Extract to read:

Sunday, 20 June 2021

How My Past Experiences and Skills Benefit My Property Career


Have you met me in real life?

Do you know anything about me?

It’s very important that you get to know anybody that you’re considering working with!

So in this post, I’ll be sharing a little bit of background information into me… but more specifically, how my previous experience fed into my current property investor career!

When I was little, I wanted to be all these things at various times:

✂️ hairdresser – but too clumsy, and all my Sindy dolls had mohicans 😖 ❌

✈️ pilot navigator – but had bad eyes and likely not clevererer enough! 😵💫 ❌

👩🏻‍🏫 teacher – managed that, but that was waaaaay too much hard work for me! 🥵✅

🏡 property developer – by Jove, I think I’ve made it! 😁👍 ✅

But it’s interesting that lots of skills and things I’ve learnt along the way have all fed into helping my career in property.

ie, because I did this, or went on a night course on that, it’s massively benefitted me.

And I love learning, the latest benefit paying off is my accredited Diploma in Internet Marketing, which has been wildly helpful in building up my online presence.

So, here I go: some major skills that I learnt ages ago which still benefit me now!! 👊


The biggest one you may know about me is that I used to be a high school teacher. This taught me a lot about patience!

But also it’s honed my public speaking skills.

I know glossophobia is the number one fear of many people… but once you’ve tried to keep smiling and be positive and talk to stroppy disinterested year 11s about Shakespeare, whilst they argue back with you, any crowd or audience after that is a breeze!

Another good skill that came from teaching was resourcefulness, and the ability to think on my feet: “Oh the interactive whiteboard screen’s not working / my photocopying’s not ready / there’s no work been left for the class I’ve been called in to cover, etc, I’ll have to think of something else on the spot” –

Makes you think of a resolution fast!

Most teachers are organised and time efficient, calm and enjoy planning and things running smoothly – me too!

Finally it’s a great ability to be able to start each day afresh and not drag resentment with you from the past.

This particularly paid off with Samantha, as no matter how disruptive she was one day, I never held it against her the next lesson. And although she was a problem for other teachers, being given a new chance every lesson led to one of my teaching career’s greatest moments: on GCSE results day, when she told me mine was the only subject where she’d earned her only grade C, and she thanked me for not giving up on her.

And thus another skill learnt: no matter their circumstances or issues, people matter!


The next experience that fed into my current property investor career – photography skills! 📸

I’ve always been interested in photography, and have hundreds of photo albums documenting the last 30-odd years!

I firmly believe that a photograph captures a memory and freezes it in time indefinitely 🤩

So about a decade ago I did a photography course at night college to improve my skills.

And whilst I’m no David Bailey, I am pretty decent a getting a good photo shot, having some concept and thought process of lighting, framing, angles, focal planes, the rule of thirds, and so on.

This skill has been particularly useful for photographing my property projects, both to document the transformation process and as rental or valuation photos for the end result.

It also helps with my social media content; hopefully you’ve seen some of my jazzy photos online!


Here’s another way that my previous skills and experience fed into my property career….

At Leeds Metropolitan University I studied an English degree and a few years later I went on to do a creative writing course at night school.

I’ve always liked the written word, and my mum informs me I could read and write before I even went to school.

Supplied material:
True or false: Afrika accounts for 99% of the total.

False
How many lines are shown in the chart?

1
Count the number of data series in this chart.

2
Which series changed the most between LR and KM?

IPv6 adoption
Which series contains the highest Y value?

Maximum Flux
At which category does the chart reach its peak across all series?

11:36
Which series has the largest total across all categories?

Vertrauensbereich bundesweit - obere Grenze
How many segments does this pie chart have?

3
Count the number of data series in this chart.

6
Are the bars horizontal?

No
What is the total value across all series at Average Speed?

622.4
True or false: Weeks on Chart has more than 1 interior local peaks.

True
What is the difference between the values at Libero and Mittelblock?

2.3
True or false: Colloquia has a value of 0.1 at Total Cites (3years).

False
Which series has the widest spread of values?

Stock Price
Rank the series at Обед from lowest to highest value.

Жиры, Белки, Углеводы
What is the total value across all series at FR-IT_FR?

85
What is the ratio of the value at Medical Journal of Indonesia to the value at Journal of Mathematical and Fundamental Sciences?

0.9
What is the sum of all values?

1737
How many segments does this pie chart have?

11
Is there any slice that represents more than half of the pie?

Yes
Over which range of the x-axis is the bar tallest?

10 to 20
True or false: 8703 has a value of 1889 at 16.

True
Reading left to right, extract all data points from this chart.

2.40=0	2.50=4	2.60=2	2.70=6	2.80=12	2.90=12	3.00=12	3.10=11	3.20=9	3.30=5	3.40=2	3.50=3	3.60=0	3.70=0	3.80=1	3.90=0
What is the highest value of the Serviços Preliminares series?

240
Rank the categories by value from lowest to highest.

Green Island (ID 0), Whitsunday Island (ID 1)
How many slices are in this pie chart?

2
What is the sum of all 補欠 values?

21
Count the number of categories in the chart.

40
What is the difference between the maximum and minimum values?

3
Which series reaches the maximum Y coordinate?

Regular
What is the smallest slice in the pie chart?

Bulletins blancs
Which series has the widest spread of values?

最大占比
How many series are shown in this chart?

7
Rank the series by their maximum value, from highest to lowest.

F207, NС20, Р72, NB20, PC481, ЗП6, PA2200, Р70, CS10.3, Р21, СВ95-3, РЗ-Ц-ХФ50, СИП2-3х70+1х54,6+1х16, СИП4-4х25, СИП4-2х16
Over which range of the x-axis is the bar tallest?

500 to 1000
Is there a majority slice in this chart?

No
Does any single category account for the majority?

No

Problem 1:
In the blog post about past skills and a property career, what course did the writer take at night college about a decade ago?
Problem 2:
According to the blog post on past skills and a property career, why does any crowd or audience now seem easy to the writer?
Problem 3:
Carry on the blog post about how past skills feed into a property career, starting after its final sentence.
The rows are not used for anything here.

Written answer 1:
A photography course, taken to improve their photography skills.

Written answer 2:
As a teacher, the writer had to keep smiling and stay positive while talking about Shakespeare to stroppy, disinterested year 11s who argued back. After that experience, any crowd or audience is a breeze.

Written answer 3:
This has meant I have built up a superb grasp of many written skills, and I love to use language and vocabulary to entertain people. And I can spot a grammar or spelling mistake a mile off!

So how has this benefitted me in property?

Well it effectively means I am my own copywriter. I write the content myself for property adverts, my website, my investor email mailing list, this blog and my social media posts.

This has the added benefit of all my content and resources being authentically me!

You’re welcome to check out all my written resources on the platforms I’ve mentioned!


Here’s the fourth way in which my previous experience fed into my current property investor career.

I have studied a range of counselling skills and psychology courses. This means I have learnt some great interpersonal skills, and have developed my ability to understand people and get on with them.

Some find it really difficult to walk into a room of strangers and begin a conversation, but I’m quite decent at networking, and am reasonably good at making people feel at ease.

Learning about counselling helped me develop patience and empathy, whereas the psychology course showed me different ways in which people think.

I love the nature versus nurture debate, and it really interests me why people are like they are, usually because of the past experiences they’ve had.

How is this relevant?

Well, I have to deal with clients, tenants, investors and contractors – people.

It’s often said that property is a people business, so it makes sense that I should continuously try and improve my people skills!


The final thing I’m going to mention on how my past experiences fed into my current property career, is computing.

Bear in mind, I’m from a time when your junior school had just one computer between us all… and you took your one hour go on it a year, one-finger typing out a paragraph to print off! 🤣 And you weren’t taught much more about computers at high school either.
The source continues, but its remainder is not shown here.